坂の上の魔法使い|明治カナ子 【全3巻】
魔法使いの多く住むゲルの町の、そのまた外れの荒れ山に暮らす魔法使いリー様と弟子ラベル君のお話。
全3巻を通してみっしり描かれていくファンタジーがほんと堪らんのだよ。
ファンタジーと!! あと主従な!!!! 主従な!!!!!!!
かつて魔法で栄えた王国があり、50年前に滅んだ歴史を持つ街を舞台に、
なぜ王国は滅んだのか、ラベル君は何者なのか、とか何とか謎解き要素は
実はそう重要でもなく、
ゲルの町で暮らすリー様とラベル君の姿と、
50年前の王国で過ごすリー様と王様と入れ替わりながら物語は進みます。
もう最高かの言葉しか出ないほど語りたい。
どこから何を語れば良いんだろうと思うほど語りたいことが多すぎておろおろする。
ネタバレ配慮なんてしてないよ。
どこが好きかどう好きかをひたすらねちねちと語るだけだよ。
坂の上の魔法使いはいいぞ。
まずもう序盤から繰り広げられるこの伏線な。ちょいちょい現れる王様な。
まさか序盤のセリフが一番の山場のセリフ引用だったとは誰が思おうか。
読み進めて、まさかものすごい重要なシーンだったことを知った時の衝撃と言ったら。

> _データ_
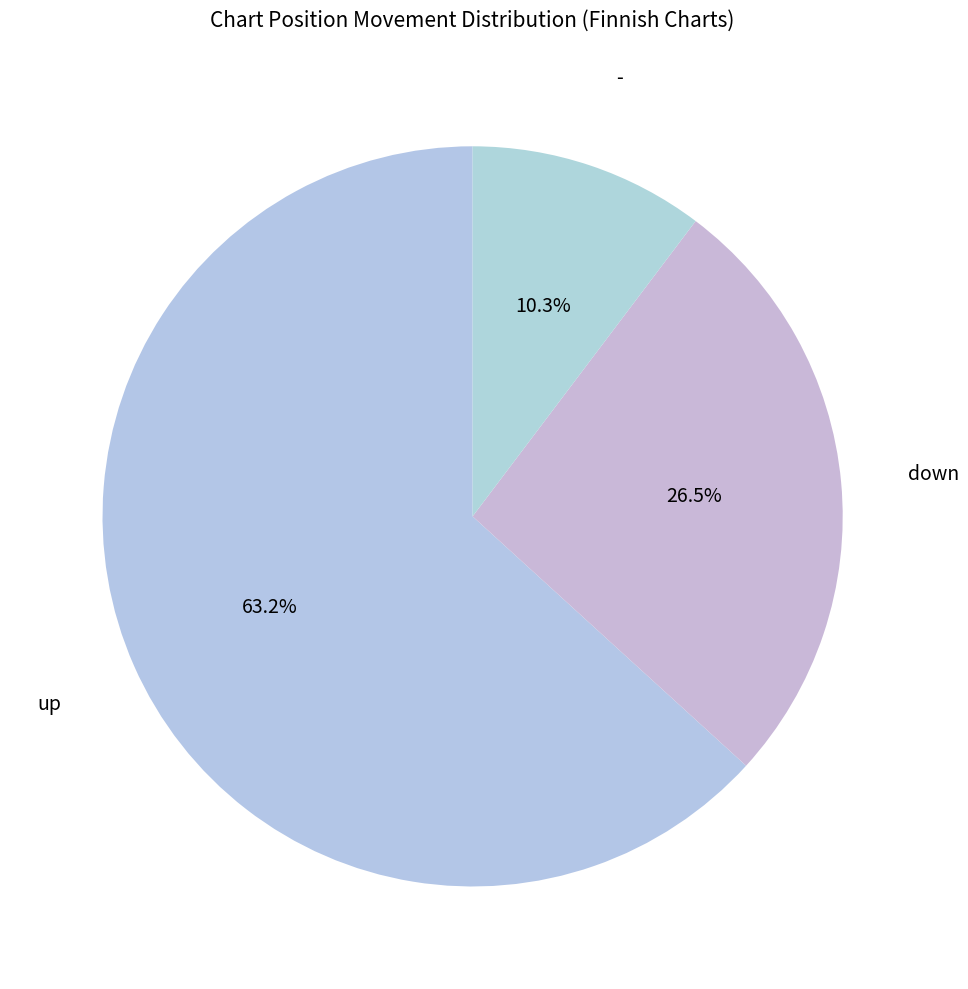

Count the number of slices in the pie.

3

> _課題_
原文を一字も変えずに、最初から最後まで全文そのまま返すこと。

> _解答_
坂の上の魔法使い|明治カナ子 【全3巻】
魔法使いの多く住むゲルの町の、そのまた外れの荒れ山に暮らす魔法使いリー様と弟子ラベル君のお話。
全3巻を通してみっしり描かれていくファンタジーがほんと堪らんのだよ。
ファンタジーと!! あと主従な!!!! 主従な!!!!!!!
かつて魔法で栄えた王国があり、50年前に滅んだ歴史を持つ街を舞台に、
なぜ王国は滅んだのか、ラベル君は何者なのか、とか何とか謎解き要素は
実はそう重要でもなく、
ゲルの町で暮らすリー様とラベル君の姿と、
50年前の王国で過ごすリー様と王様と入れ替わりながら物語は進みます。
もう最高かの言葉しか出ないほど語りたい。
どこから何を語れば良いんだろうと思うほど語りたいことが多すぎておろおろする。
ネタバレ配慮なんてしてないよ。
どこが好きかどう好きかをひたすらねちねちと語るだけだよ。
坂の上の魔法使いはいいぞ。
まずもう序盤から繰り広げられるこの伏線な。ちょいちょい現れる王様な。
まさか序盤のセリフが一番の山場のセリフ引用だったとは誰が思おうか。
読み進めて、まさかものすごい重要なシーンだったことを知った時の衝撃と言ったら。